The #2 Lincoln Park KTL bus picked up and dropped off in front of Aunt Bennie’s house, so going to downtown Knoxville was easy, even for a 10-year-old boy. I took the bus one day to Gay Street to see the big time western Shane, starring Alan Ladd, at the Tennessee Theatre. To prepare for the occasion, I bought three Krystal hamburgers across the street and smuggled them into the theater. There was a good crowd for a mid-week show, but the movie started with no introduction which did not make a lot of sense to me. Years later, I discovered that I had entered during the intermission and only saw the second half. To this day, I have never seen that first half.

In my early teens, I thought I would look good as a blonde. Alone at home, I put Marchand’s Golden Hair Wash on my head and admired how great it looked with my Whittle Springs tan. My parents apparently missed the greatness of my new look and told me that I looked like those yellow baby chicks that Mayo’s on Market Square displayed every Easter. By nightfall, I was close to normal on my hair color. Another lesson learned.

So many things trigger Knoxville memories for me today. The fragrance of the Tennessee Valley Fair overtakes me sometimes when I smell outdoor deep fried cooking. Remember those church booth pinto beans and cornbread? Although I haven’t been to the fair in years, those memories come flooding back every year when I see it advertised. I can’t see a Friday night high school football game without remembering those Fulton football games against East or Rule at the Evans-Collins Field. How about a fountain coke at Arlington Drugstore, or a trip to the Alcoa swimming pool?

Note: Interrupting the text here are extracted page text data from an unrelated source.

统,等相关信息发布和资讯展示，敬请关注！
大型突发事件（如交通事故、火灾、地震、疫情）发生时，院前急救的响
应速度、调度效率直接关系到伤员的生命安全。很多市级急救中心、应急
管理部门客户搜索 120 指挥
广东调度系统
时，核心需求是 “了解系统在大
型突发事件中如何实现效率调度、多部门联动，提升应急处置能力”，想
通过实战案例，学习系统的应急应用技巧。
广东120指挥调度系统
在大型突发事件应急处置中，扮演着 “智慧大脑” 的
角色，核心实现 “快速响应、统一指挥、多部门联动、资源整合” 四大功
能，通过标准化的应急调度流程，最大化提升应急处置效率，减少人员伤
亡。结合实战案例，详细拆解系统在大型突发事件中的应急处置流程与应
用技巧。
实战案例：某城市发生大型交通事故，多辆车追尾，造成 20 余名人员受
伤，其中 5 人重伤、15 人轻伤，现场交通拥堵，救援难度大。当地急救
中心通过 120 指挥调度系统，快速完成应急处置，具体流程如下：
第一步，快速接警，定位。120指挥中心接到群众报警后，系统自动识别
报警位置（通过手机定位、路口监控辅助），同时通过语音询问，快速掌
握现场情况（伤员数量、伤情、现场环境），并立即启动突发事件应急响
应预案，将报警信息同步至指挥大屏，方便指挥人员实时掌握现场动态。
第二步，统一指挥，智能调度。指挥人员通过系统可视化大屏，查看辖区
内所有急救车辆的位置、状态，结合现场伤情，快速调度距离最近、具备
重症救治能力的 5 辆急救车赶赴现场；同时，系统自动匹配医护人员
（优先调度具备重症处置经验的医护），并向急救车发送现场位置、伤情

There is a certain bell tone that takes me back to the horse-drawn Kay’s Ice Cream cart.

These are just some of the highlights of my childhood. I never missed a Santa Claus Parade or a dip dog at Nan Denton’s. You are pure Knoxville if you remember the Market House and the smell of Turner’s fish stall inside or remember Cas Walker and Digger O’Dell. You’re getting pretty old if you shopped at Miller’s Department Store on Gay Street and Sears on North Central. My family did our shopping simply by driving down Gay Street and back home around Sears without ever getting out of the car or spending one dime.

Looking back on it all, Knoxville was a great place to grow up. It has never seemed “scruffy” to me. I called a business in town one day and the receptionist was apparently trying to decide whether to place me on hold and asked, “Are you local?” “Yes,” I replied. “The farthest north I’ve ever been is Morristown and the farthest south is Lenoir City. I joined the Air Force to see the world, and they stationed me at McGhee Tyson Airbase.” You can’t get more local than that.   

1 Comment
  1. Jim McDade says

    Bob, remember the days when you had the puppet, Rebob. And when we did the Pantomaniacs – You and me, and Rick Russell, And Mickey Balisarus? So glad to have found your column. I”ve subscribed and am looking forward to more. Hoping you and Norma are both well.
    I live in Florida now, but sometimes in Pennsylvania . That what we have to. do when we have long distance girlfriends who won’t move … and neither will I.